* Action item: In the listing below, every entry should be duplicated exactly.

(Source material)

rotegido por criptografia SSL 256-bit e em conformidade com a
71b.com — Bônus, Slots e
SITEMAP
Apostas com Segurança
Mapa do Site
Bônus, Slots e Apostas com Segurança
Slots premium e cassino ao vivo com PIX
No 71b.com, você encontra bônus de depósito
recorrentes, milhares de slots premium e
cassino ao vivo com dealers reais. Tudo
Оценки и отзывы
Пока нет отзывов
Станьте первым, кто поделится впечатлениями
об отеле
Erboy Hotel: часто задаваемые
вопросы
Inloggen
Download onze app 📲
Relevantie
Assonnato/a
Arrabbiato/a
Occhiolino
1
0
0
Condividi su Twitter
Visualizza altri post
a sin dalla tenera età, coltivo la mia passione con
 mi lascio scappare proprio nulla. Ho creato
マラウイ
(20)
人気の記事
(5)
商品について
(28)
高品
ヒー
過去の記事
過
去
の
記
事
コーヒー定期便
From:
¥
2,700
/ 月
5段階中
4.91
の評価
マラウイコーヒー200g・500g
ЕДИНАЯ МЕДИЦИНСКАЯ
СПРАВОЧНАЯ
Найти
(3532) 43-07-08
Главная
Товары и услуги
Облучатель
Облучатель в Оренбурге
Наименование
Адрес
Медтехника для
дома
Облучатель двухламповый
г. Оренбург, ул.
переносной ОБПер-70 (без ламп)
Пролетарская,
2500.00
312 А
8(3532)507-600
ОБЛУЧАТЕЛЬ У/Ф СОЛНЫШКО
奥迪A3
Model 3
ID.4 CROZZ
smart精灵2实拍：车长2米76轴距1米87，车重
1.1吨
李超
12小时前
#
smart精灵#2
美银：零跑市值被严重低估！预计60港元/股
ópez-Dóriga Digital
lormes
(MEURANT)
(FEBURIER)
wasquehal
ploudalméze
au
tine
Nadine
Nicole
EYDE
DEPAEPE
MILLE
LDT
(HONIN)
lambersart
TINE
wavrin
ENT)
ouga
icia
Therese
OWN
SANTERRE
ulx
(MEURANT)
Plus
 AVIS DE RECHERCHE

(End Source material)

* Exercise output:
rotegido por criptografia SSL 256-bit e em conformidade com a
71b.com — Bônus, Slots e
SITEMAP
Apostas com Segurança
Mapa do Site
Bônus, Slots e Apostas com Segurança
Slots premium e cassino ao vivo com PIX
No 71b.com, você encontra bônus de depósito
recorrentes, milhares de slots premium e
cassino ao vivo com dealers reais. Tudo
Оценки и отзывы
Пока нет отзывов
Станьте первым, кто поделится впечатлениями
об отеле
Erboy Hotel: часто задаваемые
вопросы
Inloggen
Download onze app 📲
Relevantie
Assonnato/a
Arrabbiato/a
Occhiolino
1
0
0
Condividi su Twitter
Visualizza altri post
a sin dalla tenera età, coltivo la mia passione con
 mi lascio scappare proprio nulla. Ho creato
マラウイ
(20)
人気の記事
(5)
商品について
(28)
高品
ヒー
過去の記事
過
去
の
記
事
コーヒー定期便
From:
¥
2,700
/ 月
5段階中
4.91
の評価
マラウイコーヒー200g・500g
ЕДИНАЯ МЕДИЦИНСКАЯ
СПРАВОЧНАЯ
Найти
(3532) 43-07-08
Главная
Товары и услуги
Облучатель
Облучатель в Оренбурге
Наименование
Адрес
Медтехника для
дома
Облучатель двухламповый
г. Оренбург, ул.
переносной ОБПер-70 (без ламп)
Пролетарская,
2500.00
312 А
8(3532)507-600
ОБЛУЧАТЕЛЬ У/Ф СОЛНЫШКО
奥迪A3
Model 3
ID.4 CROZZ
smart精灵2实拍：车长2米76轴距1米87，车重
1.1吨
李超
12小时前
#
smart精灵#2
美银：零跑市值被严重低估！预计60港元/股
ópez-Dóriga Digital
lormes
(MEURANT)
(FEBURIER)
wasquehal
ploudalméze
au
tine
Nadine
Nicole
EYDE
DEPAEPE
MILLE
LDT
(HONIN)
lambersart
TINE
wavrin
ENT)
ouga
icia
Therese
OWN
SANTERRE
ulx
(MEURANT)
Plus
 AVIS DE RECHERCHE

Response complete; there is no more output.